Giving Green

Seeing Christmas products in the high street made me realise that the next coup le of months are going to fly by, as they always do.  hollywoodfoodstyling
Put your feet up for an hour or so and create a ‘natural’ Christmas gift list. Okay, it may be necessary to buy the new games machines for the kids, but for everyone else, giving green gifts will be very much appreciated.

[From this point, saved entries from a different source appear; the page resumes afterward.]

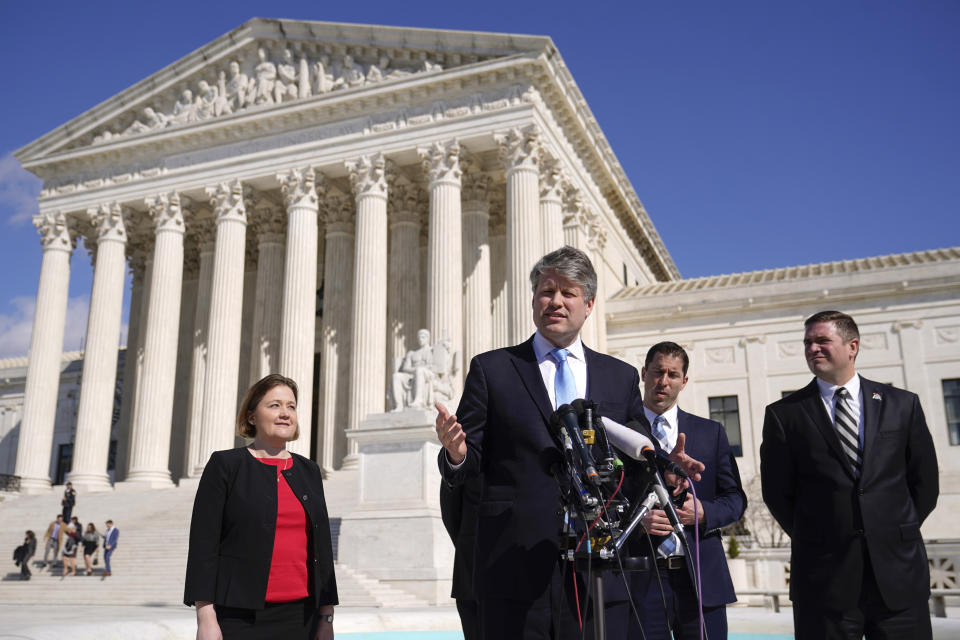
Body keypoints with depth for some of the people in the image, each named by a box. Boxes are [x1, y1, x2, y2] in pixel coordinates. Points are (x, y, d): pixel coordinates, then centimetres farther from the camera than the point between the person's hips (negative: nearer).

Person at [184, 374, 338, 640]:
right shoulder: (224, 466, -1)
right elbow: (203, 545, -6)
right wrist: (206, 618, -12)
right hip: (240, 618, -4)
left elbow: (322, 547, 11)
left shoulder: (308, 471, 11)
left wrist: (327, 618, 7)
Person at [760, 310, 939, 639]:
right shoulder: (784, 414, 2)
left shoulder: (903, 405, 7)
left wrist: (899, 534, 6)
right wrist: (812, 540, 3)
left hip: (899, 572, 2)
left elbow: (925, 482, 11)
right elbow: (777, 491, 4)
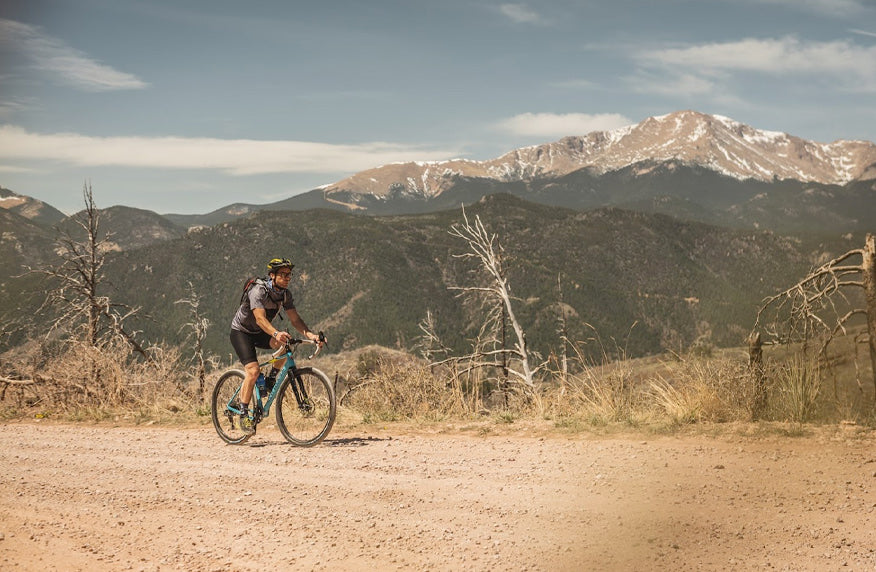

If you haven’t any flowers that will be blooming around Christmas time, make a note in next year’s garden journal to grow some. Fresh flowers in mid-winter straight from the garden brighten up your home and make great gifts. If you have got flowers that will be blooming at the right time, try your hand at a little flower arranging and see if you can’t come up with some really nice displays. palosverdeslifestyle

As well as cut flowers, winter plants in pots are a good present to give. Whether you buy the plants or grow them, decorate the pot with simple painted flowers or leaves, or buy a decorated pot from your local garden centre.

Giving Green – crafts:

Pressing flowers is a traditional craft, and can be easily done at home. Buy or make a press, and choose blooms from your garden that you can create a picture with. Set your picture in a frame and cover with glass. A photo frame will do nicely. Small blooms can be used as well. They are more fiddly, but look stunning when arranged onto a picture. Pressed flowers can be used to decorate home made cards,larger items such as glass coffee tables, and tiny badges.

Start pressing your flowers now, and keep them safe until the winter nights start drawing in, then get creative!

During the autumn months, woodlands are a great source of natural gifts. Take a bag or two with you, wrap up warm and take the kids on a ramble round your local woods. Keep your eyes peeled.

Fallen branches are a wonderful base for making Christmas table decorations. Insects live under the bark so remove all the bark before you start. Varnish it if you want, or just smooth down with a little sandpaper. Then glue on holly leaves and berries, mistletoe, dried grasses, whatever you happen to find that will work.

How about having a go at sculpture? Prepare and carve the wood into a shape, or an abstract design and let your imagination go with it! Use natural materials, dried grasses etc; to decorate your masterpiece. It’s a good idea to varnish the wood first if you are intending to make a longer lasting creation.

Giving Green – for Foodies:

If you know your mushrooms, collect some for a foody friend and dry them. Either hang over a range threaded onto string for a day or two, or slice and lay on baking trays, and place in a very cool oven ( the lowest temperature possible) with the door open for a few hours. Turn over after a couple of hours. Lay the sliced mushrooms on greaseproof paper if your pans are not non-stick, or spread the mushrooms onto a wire rack. When they are cool, put them into a nice jar and label.

Closer to home, you may have an excess of produce this year. Have you lots of tomatoes at the moment, and don’t want to fill the freezer with tomato soups and purees? Sun dried tomatoes are a popular food, and make a lovely gift. Guaranteeing 3 or 4 days of sun is not always feasible though, so let’s cheat! For more info Please visit these site:-

Cut the tomatoes in half and lay them on wire trays, sprinkle a little chopped fresh ( or dried ) basil on each tomato half. Flavour some with sea salt ( very sparingly ) some with basil, or any other herb you have available. Then, as with the sliced mushrooms, put trays into a very cool oven for a few hours, leaving the door open. Don’t turn them over. After a couple of hours, take out any that are totally dried, and check every half hour or so until they are all dry.

Cool completely and keep in an airtight glass container. Three sealabe glass jars full of different flavoured ‘sun-dried’ tomatoes make a lovely gift.

There are so many gifts you can produce from the garden, it’s well worth making a few notes in your garden journal for next year to grow a few Christmas presents.

Giving Green – more ideas:

For example, elderberry wine – elderflower grows well in most places, and produces very nutritious berries, perfect for wine, juices and syrups. And if you can’t wait for the berries, the flowers can be used to make elderflower champagne.